Далее Эккерман пишет: «И он прочитал несколько строк о грозовой туче, из которой молния, снизу вверх, ударила в героя.
— До чего хорошо! А всё потому, что такую картину и правда наблюдаешь в горах, где гроза частенько проходит под тобой и молнии бьют снизу вверх».
Конечно, сравнение с Делавинем, ныне прочно забытым, не очень лестно, но старик в далёком Веймаре мог позволить себе поверить на слово французской прессе. Гёте тогда мечтал о всемирной литературе, и этот разговор с Эккерманом словно являлся иллюстрацией волновавшей великого немца темы. Для Гюго же стать в неполных 25 лет предметом восторженных рассуждений прославленного старца, было куда более впечатляюще, чем иметь благосклонный отзыв Шатобриана или журнала «Глоб», органа сенсимонистов, считавшегося главной цитаделью нарождающегося романтизма, но только он о том, что удостоился похвал веймарского патриарха, даже не догадывался. Да и сам Гёте вряд ли тогда предполагал, что молодой поэт пойдёт так далеко и займёт во Франции место, схожее с тем, которое в Германии принадлежало ему самому.
Стихотворение «Два острова» было посвящено Наполеону, и в нём он уже не трактовался как демонический герой, представляющий силы зла — как полагалось бы автору-легитимисту. Через несколько дней после того как её прочёл Гёте, в Париже приключился немалый скандал. Приехавших на приём в австрийское посольство наполеоновских маршалов швейцары, по указанию посла Аппони, представляли не по их почётным титулам (герцог Тарентский или герцог Далматский), дарованных им императором, а по фамилиям (Макдональд или Сульт). Обиженные маршалы кто покинул посольство, кто возмущённо потребовал разъяснений. Гюго отреагировал моментально, написав «Оду к Вандомской колонне», опубликованную в феврале в «Журналь де Деба». В воинственных и грохочущих стихах он выражал и свой гнев, и гордость недавними победами французского оружия и писал про себя: «Я был солдатом, будучи ребёнком». Наполеона он сравнивал с Ахиллом, Александром Македонским и Карлом Великим. Отныне Гюго уже не был поклонником бурбонских лилий, сторонником умеренной монархии.

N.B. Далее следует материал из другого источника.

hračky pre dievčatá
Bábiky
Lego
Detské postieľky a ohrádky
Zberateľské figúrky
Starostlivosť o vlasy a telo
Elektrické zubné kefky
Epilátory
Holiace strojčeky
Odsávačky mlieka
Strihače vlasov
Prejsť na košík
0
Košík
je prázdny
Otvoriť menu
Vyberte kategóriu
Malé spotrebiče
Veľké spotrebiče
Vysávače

За пять лет, если сравнить «Оду к Вандомской колонне» с написанной в 1822 году одой «Буонапарте» (где его фамилия представлена на итальянский манер — Buonaparte), отношение поэта к поверженному императору радикально изменилось. В «Буонапарте» тот — «ложный бог», уподобляемый метеориту на ночном небе, который лишь вводит в заблуждение и вспышка которого не является солнечной зарей. Кстати, Владимир Набоков в своих комментариях к «Евгению Онегину» задавался вопросом — не повлиял ли образ из «Буонапарте» Гюго на пушкинскую «тень зари» из стихотворения «Герой», отмечая, что «Оды и баллады» имелись в библиотеке Пушкина. Со своей стороны добавим, что «тень зари» русский поэт употреблял по отношению к Наполеону дважды, первый раз в 1824 году в стихотворении «Недвижный страж дремал на царственном пороге», так что заимствование исключено.
Уже в первые годы Реставрации в общественной жизни Франции возник тот феномен, который получил название «наполеоновской легенды» и который не мог не отразиться в дальнейшем на взглядах и творчестве Гюго, как чуткого к политическим тенденциям представителя своей эпохи.
Бывший император, находившийся в 1815—1821 годах в ссылке на далёком острове в южной Атлантике, возбуждал у многих французов, особенно юных, чувство симпатии и восхищения. Если для поколения Шатобриана он олицетворял тиранию и несвободу, то для молодёжи, сочувствующей узнику Святой Елены, напротив, — вызов тиранам. На антимонархические чувства наслаивались чувства патриотические — не важно, что Наполеон проиграл в итоге и что в его войнах погибли сотни тысяч французов. Важнее были одержанные ими победы — Маренго, Аустерлиц, Ваграм. Даже такая катастрофа, как русский поход, воспринималась в ретроспективе как великий подвиг, борьба с лютой зимой и голодом.